Aim of the task: Convert the lines of the records starting at the one containing "common name: Buck's-horn plantain" and ending at the one containing "scientific name: Hylocomium splendens", both included, into a JSON list of strings with one string per line, omitting blank lines.

-------- Records for the task

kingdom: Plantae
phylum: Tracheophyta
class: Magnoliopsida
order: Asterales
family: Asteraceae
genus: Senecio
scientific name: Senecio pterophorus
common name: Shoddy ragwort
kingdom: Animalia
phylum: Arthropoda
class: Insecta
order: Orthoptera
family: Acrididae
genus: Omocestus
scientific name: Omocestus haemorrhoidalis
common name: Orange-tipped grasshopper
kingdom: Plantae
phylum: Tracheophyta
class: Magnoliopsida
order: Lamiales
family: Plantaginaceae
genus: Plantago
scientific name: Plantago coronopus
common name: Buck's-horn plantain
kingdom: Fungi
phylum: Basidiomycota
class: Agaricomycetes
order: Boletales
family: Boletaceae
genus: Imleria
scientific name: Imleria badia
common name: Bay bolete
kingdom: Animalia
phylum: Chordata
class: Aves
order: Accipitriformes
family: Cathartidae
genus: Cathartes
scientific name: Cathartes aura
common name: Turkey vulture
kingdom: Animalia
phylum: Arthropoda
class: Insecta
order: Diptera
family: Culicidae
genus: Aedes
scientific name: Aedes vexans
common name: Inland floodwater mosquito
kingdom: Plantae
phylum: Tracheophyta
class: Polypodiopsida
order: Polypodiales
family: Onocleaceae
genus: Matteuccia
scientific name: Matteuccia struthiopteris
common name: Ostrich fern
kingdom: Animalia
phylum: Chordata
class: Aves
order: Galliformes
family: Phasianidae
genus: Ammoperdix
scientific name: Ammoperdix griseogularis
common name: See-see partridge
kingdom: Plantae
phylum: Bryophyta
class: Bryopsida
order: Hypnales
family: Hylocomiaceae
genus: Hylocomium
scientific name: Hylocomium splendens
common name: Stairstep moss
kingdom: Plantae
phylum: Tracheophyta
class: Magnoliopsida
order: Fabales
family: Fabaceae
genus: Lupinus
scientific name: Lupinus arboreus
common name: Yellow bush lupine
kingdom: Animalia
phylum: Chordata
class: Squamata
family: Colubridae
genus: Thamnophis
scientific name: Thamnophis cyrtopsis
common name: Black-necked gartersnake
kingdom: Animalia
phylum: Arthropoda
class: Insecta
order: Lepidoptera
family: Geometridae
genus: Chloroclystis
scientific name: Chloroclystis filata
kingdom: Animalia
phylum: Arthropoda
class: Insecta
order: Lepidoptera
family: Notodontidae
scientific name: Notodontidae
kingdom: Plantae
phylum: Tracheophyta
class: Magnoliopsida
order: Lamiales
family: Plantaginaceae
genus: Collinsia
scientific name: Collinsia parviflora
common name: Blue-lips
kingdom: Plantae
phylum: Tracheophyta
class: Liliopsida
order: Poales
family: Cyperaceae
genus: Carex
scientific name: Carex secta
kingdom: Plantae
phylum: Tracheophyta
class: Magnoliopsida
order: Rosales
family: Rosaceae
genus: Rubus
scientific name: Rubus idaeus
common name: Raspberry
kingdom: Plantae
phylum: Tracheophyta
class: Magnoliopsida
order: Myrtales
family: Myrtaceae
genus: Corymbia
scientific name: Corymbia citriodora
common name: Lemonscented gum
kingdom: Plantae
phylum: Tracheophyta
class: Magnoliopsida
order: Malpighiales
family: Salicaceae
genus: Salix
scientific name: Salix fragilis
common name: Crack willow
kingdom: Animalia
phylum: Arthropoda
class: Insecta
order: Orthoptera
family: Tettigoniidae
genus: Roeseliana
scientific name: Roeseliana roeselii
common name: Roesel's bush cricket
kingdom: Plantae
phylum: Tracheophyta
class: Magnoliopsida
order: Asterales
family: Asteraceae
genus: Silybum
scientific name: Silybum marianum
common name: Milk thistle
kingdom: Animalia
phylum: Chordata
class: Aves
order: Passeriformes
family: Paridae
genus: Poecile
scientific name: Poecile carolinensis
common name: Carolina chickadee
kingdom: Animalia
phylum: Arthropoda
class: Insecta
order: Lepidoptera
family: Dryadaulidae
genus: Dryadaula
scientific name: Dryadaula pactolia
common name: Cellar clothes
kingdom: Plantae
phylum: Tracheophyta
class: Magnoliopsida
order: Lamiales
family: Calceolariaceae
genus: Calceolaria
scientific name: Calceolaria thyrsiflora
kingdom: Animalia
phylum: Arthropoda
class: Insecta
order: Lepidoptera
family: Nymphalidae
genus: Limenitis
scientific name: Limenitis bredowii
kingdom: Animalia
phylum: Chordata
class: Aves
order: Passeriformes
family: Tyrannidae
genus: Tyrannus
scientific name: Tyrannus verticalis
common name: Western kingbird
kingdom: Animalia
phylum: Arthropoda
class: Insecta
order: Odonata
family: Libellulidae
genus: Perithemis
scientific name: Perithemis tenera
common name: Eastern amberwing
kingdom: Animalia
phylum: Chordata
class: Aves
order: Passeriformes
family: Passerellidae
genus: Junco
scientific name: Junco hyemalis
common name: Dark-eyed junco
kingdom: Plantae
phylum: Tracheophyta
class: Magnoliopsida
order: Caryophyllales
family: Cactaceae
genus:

----------------

Complete answer:
[
  "common name: Buck's-horn plantain",
  "kingdom: Fungi",
  "phylum: Basidiomycota",
  "class: Agaricomycetes",
  "order: Boletales",
  "family: Boletaceae",
  "genus: Imleria",
  "scientific name: Imleria badia",
  "common name: Bay bolete",
  "kingdom: Animalia",
  "phylum: Chordata",
  "class: Aves",
  "order: Accipitriformes",
  "family: Cathartidae",
  "genus: Cathartes",
  "scientific name: Cathartes aura",
  "common name: Turkey vulture",
  "kingdom: Animalia",
  "phylum: Arthropoda",
  "class: Insecta",
  "order: Diptera",
  "family: Culicidae",
  "genus: Aedes",
  "scientific name: Aedes vexans",
  "common name: Inland floodwater mosquito",
  "kingdom: Plantae",
  "phylum: Tracheophyta",
  "class: Polypodiopsida",
  "order: Polypodiales",
  "family: Onocleaceae",
  "genus: Matteuccia",
  "scientific name: Matteuccia struthiopteris",
  "common name: Ostrich fern",
  "kingdom: Animalia",
  "phylum: Chordata",
  "class: Aves",
  "order: Galliformes",
  "family: Phasianidae",
  "genus: Ammoperdix",
  "scientific name: Ammoperdix griseogularis",
  "common name: See-see partridge",
  "kingdom: Plantae",
  "phylum: Bryophyta",
  "class: Bryopsida",
  "order: Hypnales",
  "family: Hylocomiaceae",
  "genus: Hylocomium",
  "scientific name: Hylocomium splendens"
]